PEMPix is the American Academy of Pediatrics Section on Emergency Medicine’s annual visual diagnosis competition. This year, in addition to the 10 finalists Maneesha Agarwal will be presenting at the National Conference and Exhibition we will be sharing four cases online in advance of the conference. This is the second of the four cases.

This case was submitted by
Dr. Mary Muffly
Pediatric Resident at Emory University | Children’s Healthcare of Atlanta

Instagram: @emorypedsresidency, @emorypemfellows, @emoryrad, @marymuffly, @dgreenks, @itsanjali,
Co-authors: Anjali Prasad MD, Erica Riedesel MD, David Greenky MD

The Case

An 8-year-old male with mild intermittent asthma and G6PD deficiency presents with three days of fatigue and nightly cough. He initially presented to his pediatrician two months prior with 10 days of cough and unexplained fevers. At that time, a chest x-ray revealed a left lower lobe consolidation that was treated with a 5-day course of amoxicillin. Two weeks later, he returned to his pediatrician with persistent fevers; a repeat chest x-ray at that time continued to show a left lower lobe opacity. This time, he was treated with a 5-day course of azithromycin. However a third chest x-ray obtained two weeks to evaluate for improvement demonstrated an evolving left lower lobe consolidation with a loculated effusion. At that point, he was referred to pulmonology who started the patient on albuterol, manual chest physiotherapy, and a steroid inhaler with a plan for a fourth chest x-ray four weeks later.

However, he developed the fatigue and cough prompting today’s presentation to the ED. On arrival, the patient was febrile to 38.3C. He was saturating 100% on room air. He had easy work of breathing, and physical exam was only notable for decreased breath sounds over the left lower lobe.

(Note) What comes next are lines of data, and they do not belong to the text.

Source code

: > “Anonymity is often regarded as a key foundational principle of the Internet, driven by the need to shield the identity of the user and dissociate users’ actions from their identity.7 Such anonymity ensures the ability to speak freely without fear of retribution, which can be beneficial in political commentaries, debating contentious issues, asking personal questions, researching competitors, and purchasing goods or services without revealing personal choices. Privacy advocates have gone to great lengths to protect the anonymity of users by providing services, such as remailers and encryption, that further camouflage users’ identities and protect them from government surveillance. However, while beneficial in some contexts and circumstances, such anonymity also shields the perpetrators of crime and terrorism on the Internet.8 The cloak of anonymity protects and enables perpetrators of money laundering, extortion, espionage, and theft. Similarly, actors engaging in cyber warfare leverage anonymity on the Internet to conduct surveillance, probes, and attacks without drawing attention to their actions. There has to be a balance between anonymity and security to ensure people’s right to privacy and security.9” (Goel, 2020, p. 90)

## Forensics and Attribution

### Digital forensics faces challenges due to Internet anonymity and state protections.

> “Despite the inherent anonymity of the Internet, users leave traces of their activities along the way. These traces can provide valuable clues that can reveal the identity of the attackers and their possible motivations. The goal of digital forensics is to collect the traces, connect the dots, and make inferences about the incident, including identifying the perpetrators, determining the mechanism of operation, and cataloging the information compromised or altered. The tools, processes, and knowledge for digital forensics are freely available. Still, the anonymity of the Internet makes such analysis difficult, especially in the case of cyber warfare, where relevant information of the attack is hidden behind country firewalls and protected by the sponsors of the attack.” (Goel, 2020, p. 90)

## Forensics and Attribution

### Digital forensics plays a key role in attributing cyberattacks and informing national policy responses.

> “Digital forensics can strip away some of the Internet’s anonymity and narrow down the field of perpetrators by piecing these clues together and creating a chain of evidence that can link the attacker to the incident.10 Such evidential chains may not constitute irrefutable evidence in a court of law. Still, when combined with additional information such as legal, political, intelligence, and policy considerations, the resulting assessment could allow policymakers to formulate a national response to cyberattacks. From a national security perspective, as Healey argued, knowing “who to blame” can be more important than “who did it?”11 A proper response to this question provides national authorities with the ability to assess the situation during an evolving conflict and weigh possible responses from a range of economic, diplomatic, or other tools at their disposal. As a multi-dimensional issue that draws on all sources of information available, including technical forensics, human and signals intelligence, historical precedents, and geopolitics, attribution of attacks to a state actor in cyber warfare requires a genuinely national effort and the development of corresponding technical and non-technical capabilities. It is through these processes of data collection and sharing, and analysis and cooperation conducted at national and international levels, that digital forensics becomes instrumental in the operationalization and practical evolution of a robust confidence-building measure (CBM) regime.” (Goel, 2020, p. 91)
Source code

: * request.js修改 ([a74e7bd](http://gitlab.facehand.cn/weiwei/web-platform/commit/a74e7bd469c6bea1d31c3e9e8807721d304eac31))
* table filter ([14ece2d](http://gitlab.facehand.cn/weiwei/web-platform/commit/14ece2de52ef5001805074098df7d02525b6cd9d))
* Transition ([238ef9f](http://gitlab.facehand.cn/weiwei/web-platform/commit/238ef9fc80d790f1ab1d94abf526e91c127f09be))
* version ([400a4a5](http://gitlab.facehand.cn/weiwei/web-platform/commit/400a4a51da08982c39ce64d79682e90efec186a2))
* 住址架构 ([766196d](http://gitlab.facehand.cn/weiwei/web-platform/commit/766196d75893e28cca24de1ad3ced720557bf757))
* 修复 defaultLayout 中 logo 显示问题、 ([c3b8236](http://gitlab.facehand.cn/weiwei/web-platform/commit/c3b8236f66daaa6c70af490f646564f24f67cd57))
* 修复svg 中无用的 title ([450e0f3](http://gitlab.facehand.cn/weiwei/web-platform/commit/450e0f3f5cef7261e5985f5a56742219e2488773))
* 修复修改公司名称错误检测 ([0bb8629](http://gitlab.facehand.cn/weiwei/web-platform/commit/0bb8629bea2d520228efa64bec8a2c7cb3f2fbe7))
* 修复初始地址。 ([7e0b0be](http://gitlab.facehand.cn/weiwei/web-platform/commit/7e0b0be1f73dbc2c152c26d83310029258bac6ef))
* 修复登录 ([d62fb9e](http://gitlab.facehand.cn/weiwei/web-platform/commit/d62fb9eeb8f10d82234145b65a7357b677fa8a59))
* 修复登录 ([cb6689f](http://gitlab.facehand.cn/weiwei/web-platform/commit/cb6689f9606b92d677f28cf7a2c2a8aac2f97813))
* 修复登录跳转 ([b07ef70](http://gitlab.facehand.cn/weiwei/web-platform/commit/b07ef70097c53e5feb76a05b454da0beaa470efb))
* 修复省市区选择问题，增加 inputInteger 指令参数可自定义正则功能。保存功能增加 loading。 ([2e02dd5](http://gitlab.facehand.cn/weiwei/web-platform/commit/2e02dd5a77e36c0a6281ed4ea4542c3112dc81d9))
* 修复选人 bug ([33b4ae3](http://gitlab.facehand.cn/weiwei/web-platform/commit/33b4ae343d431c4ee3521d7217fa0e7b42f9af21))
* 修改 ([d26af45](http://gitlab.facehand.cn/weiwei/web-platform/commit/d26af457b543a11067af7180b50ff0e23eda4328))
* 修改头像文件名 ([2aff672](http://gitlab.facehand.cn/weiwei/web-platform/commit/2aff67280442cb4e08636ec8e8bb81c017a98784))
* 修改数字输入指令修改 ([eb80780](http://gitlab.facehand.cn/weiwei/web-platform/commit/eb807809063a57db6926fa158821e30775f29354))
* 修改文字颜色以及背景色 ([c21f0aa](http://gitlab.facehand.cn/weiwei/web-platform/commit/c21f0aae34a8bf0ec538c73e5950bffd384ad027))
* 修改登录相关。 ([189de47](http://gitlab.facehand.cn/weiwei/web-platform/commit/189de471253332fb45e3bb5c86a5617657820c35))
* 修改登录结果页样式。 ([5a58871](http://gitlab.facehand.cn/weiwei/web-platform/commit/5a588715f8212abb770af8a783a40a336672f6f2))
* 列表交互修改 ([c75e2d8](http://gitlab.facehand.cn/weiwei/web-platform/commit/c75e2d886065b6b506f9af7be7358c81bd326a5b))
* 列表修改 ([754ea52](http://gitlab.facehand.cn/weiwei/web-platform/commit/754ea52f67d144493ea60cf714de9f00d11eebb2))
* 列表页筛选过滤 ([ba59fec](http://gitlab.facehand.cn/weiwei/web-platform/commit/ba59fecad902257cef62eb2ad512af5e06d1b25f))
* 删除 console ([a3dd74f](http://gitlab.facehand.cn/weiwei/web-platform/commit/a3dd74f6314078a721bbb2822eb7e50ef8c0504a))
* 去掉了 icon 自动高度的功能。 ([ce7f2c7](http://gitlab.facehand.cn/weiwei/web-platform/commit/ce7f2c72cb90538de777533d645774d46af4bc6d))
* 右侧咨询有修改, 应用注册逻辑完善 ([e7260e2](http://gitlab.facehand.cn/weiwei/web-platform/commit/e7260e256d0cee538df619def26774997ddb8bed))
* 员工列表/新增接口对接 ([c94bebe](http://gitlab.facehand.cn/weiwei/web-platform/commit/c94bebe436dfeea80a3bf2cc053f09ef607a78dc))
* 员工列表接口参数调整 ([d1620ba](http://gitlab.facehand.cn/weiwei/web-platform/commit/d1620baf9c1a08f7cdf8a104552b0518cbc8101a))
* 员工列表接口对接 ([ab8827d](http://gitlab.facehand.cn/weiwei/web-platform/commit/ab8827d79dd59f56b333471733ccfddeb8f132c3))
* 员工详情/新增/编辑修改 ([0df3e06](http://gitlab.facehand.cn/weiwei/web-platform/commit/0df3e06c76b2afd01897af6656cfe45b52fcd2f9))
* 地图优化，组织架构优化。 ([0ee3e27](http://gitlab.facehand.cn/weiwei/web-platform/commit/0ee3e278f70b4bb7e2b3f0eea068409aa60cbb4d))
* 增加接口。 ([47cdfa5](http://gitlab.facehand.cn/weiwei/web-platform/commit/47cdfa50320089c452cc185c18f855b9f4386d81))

A CBC, CRP, and CMP were obtained and notable for a leukocytosis (18,500/µL) with a neutrophilic predominance (86.6%), elevated platelets (481/µL), anemia (10.7 g/dL), elevated C-reactive protein (6.5 mg/dL, normal <0.1 mg/dL), and hyponatremia (131 mEq/L). His chest x-ray revealed persistent opacity in the left lower lobe, shown below. Further evaluation with computed tomography (CT) chest was obtained with representative cuts shown and a 3D reconstruction shown as well.

What’s the Diagnosis?

A. Aspirated foreign body
B. Bronchopulmonary sequestration
C. Lymphoma
D. Congenital pulmonary airway malformation
E. Tuberculosis

B. Bronchopulmonary sequestration

Our patient was diagnosed with bronchopulmonary sequestration (BPS). His chest CT showed large caliber systemic arterial vessels arising from the celiac trunk below the diaphragm which were supplying an abnormal portion of the left lower lobe, suggestive of previously undiagnosed BPS. The CT also showed normal pulmonary venous return via the left lower pulmonary vein. Additionally, the CT revealed findings most consistent with necrotizing pneumonia within the sequestered portion of the lung and a small left pleural effusion. It is believed that this sequestered portion of his lung placed him at an elevated risk for infections as this is a known complication of bronchopulmonary sequestration. 

Bronchopulmonary sequestration is a rare type of congenital lung malformation (CLM) in which a section of lung tissue is nonfunctional and does not communicate with the normal tracheobronchial tree. With improved access to prenatal care and ultrasounds, CLMs are commonly detected prenatally. Some cases will become symptomatic in the newborn period with presentations such as infection, respiratory distress, or high-output heart failure, however a smaller portion of patients with BPS are not diagnosed prenatally and either become symptomatic later in life (such as our patient) or remain asymptomatic and are incidentally noted on imaging. Congenital lung malformations are seen in about 1 in 2,500 to 8,000 live births, and BPS accounts for 0.15 to 6.4% of all CLMs. Other forms of CLMs include congenital pulmonary airway malformation, bronchogenic cysts, congenital lobar emphysema, and bronchial atresia.

This patient was admitted to the general pediatrics service and initially started on ceftriaxone and clindamycin. After one day he was transitioned to oral levofloxacin and clindamycin to complete a 2-week antibiotic course. He remained off respiratory support and was discharged on day 3 of admission to complete the remainder of his antibiotic course at home. Pulmonology and surgery were consulted during his hospital stay, and he has since had a left lower lobectomy after healing from his pneumonia. 

An important point from this case is to consider CT imaging when a child has persistent or recurrent pneumonia. Most patients are afebrile by the third day of treatment and clinically improved within two weeks. In addition to CLMs, the differential diagnosis for these patients includes an airway obstruction, aspirated foreign body serving as an infectious nidus, and immunologic disorder.